Hubbs Senior was rumored at the time to be a possible candidate for territorial Governor, and a contested divorce case detailing allegations of abuse and infidelity by his son might not have helped the campaign (though, ultimately, he didn’t run). Whether or not such factors worked in Flora’s favor, the result was a stipulated divorce Petition filed in September 1866, in which few details were disclosed. Flora alleged in her Petition that remaining with Hubbs would “render her life miserable in the extreme,” which Hubbs admitted in his Answer, though he refused to admit or deny an allegation that Flora had “performed her duties faithfully and conducted herself with propriety.” The agreement for divorce was relatively simple. She received no alimony, retained custody of their son, and each side bore their own costs. Unfortunately, while the Petition, Answer and Decree are in the court file, the stipulation of divorce is missing. It was likely the document that had detailed the separation of property, as Flora managed to retain the Ross farm, while Hubbs kept ownership of the couple’s homestead on San Juan Island. As a result of their agreement, the marriage was quickly and amicably ended by a divorce decree entered September 14, 1866.

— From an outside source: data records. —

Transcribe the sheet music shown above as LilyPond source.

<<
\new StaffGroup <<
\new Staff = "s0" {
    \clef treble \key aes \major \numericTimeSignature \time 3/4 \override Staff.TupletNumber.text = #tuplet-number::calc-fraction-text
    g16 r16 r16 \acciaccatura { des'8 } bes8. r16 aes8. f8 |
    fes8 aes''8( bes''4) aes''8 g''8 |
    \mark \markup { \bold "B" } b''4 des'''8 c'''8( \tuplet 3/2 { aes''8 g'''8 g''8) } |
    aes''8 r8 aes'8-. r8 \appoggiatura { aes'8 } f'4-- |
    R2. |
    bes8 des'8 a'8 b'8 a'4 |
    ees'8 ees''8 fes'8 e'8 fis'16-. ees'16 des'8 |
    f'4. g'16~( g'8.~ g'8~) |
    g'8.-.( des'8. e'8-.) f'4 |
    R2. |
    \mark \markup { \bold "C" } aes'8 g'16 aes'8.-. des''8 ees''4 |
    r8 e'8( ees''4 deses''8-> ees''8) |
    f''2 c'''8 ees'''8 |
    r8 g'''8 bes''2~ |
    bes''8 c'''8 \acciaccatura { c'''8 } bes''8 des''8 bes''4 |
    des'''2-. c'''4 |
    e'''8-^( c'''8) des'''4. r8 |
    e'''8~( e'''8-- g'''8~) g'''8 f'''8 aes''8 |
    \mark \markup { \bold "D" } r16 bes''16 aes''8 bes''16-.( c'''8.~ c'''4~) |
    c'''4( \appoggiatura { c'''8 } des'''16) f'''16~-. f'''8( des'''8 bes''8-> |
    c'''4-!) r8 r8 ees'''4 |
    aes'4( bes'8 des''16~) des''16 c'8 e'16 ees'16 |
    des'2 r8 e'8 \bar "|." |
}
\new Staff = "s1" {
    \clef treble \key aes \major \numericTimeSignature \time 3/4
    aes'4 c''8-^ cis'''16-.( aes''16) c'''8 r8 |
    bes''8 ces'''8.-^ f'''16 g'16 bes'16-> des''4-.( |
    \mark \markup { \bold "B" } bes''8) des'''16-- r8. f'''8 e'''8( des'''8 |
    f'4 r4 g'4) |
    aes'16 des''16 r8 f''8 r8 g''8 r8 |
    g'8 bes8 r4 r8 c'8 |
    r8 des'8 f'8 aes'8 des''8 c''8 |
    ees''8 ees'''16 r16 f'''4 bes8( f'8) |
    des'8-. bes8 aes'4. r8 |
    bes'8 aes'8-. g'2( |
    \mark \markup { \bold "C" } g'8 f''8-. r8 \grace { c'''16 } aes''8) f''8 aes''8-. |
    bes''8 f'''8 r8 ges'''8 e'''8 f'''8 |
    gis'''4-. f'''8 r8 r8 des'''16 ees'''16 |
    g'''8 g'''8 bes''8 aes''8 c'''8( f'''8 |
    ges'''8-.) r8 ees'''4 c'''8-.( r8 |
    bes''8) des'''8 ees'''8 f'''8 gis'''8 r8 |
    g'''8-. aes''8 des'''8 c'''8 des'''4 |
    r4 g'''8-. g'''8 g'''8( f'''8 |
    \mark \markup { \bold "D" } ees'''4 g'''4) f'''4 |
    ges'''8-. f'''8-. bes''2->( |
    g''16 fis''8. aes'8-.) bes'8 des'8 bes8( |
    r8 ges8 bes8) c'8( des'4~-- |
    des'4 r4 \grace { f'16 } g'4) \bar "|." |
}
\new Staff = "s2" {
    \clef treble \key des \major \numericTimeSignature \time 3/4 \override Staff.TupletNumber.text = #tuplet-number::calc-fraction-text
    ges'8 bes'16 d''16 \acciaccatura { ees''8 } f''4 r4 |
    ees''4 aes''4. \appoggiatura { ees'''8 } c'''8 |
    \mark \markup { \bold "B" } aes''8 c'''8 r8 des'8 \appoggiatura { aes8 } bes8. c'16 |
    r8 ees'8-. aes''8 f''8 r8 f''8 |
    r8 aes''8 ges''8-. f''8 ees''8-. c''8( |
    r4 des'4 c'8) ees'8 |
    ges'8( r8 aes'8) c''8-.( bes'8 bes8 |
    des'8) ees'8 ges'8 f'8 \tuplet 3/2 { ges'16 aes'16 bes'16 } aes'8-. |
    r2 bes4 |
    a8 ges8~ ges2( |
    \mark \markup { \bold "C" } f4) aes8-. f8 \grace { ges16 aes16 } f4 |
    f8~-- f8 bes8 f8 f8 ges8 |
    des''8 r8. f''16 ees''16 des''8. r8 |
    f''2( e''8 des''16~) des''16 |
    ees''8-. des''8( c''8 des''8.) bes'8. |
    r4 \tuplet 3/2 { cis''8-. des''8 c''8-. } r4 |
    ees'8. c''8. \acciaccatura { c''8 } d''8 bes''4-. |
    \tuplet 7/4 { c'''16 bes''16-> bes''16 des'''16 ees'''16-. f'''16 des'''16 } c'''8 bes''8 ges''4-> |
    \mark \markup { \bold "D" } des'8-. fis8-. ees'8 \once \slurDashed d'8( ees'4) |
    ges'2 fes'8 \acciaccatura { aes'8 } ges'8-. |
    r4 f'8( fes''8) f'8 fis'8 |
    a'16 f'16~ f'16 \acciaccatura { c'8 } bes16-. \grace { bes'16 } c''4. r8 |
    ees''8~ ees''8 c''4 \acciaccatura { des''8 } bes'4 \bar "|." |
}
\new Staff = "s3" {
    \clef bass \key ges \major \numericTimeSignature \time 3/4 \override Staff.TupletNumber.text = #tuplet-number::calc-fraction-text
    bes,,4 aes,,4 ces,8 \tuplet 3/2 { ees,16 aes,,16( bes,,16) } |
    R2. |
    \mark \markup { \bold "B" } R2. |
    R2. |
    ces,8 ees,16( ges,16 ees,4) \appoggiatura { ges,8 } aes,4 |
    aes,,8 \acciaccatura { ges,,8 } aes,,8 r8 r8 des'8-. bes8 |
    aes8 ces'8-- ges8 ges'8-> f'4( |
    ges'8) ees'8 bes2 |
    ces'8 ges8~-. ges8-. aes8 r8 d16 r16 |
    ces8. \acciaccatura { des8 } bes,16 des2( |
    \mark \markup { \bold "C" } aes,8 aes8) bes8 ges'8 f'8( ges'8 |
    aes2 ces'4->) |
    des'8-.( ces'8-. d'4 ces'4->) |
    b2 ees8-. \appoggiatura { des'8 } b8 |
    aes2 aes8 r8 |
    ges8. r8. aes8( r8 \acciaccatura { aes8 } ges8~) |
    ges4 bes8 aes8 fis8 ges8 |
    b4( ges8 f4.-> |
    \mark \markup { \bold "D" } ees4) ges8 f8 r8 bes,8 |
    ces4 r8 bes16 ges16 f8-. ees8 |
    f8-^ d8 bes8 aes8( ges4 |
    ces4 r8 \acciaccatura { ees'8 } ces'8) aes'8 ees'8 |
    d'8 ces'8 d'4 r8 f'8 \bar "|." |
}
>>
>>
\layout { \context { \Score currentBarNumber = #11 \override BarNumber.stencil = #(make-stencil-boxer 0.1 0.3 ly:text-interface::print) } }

Flora appears to have remained on the Hubbs farm for a short time after the divorce was finalized, perhaps to complete the harvest, but then returned to Victoria. An entry in Reverend Edward Cridge’s diary records a story told by Flora of losing her most valuable papers in a boat swamping in late 1866, including her confirmation papers. It was an event that may have occurred while returning with her possessions to Victoria, since traveling with one’s confirmation papers and other “most valuable” papers was unlikely an everyday practice. Flora’s arrival as Victoria’s first divorced, single mother with a career might have seemed novel at the time, particularly as she reclaimed her maiden name and was known thereafter as Mrs. Ross, but it did not harm her long-term career prospects. A few years after her return, in late 1870, Flora was appointed to serve as the caregiver of three women who went “insane” within a short space of time, and who were kept initially at the Victoria city gaol. In the absence of mental health facilities, male patients had historically been kept in the gaol under the care of an inmate too ill for the chain gang (who, in 1867-68, was frequently Flora’s older brother, Francis). But the arrival of female patients required a female matron, and the ability to lodge the women in the police barracks above the gaol. By 1872, the old Royal Hospital was repurposed as the first provincial “Insane Asylum,” with Flora as its Matron, caring for the female patients. It was a position that she retained when the asylum was moved to New Westminster in 1877, through to her death from cancer in 1897.


The adoption of civil divorce laws continued to be haphazard in the provinces following confederation, until the federal Divorce Act of 1968 provided uniformity across the country.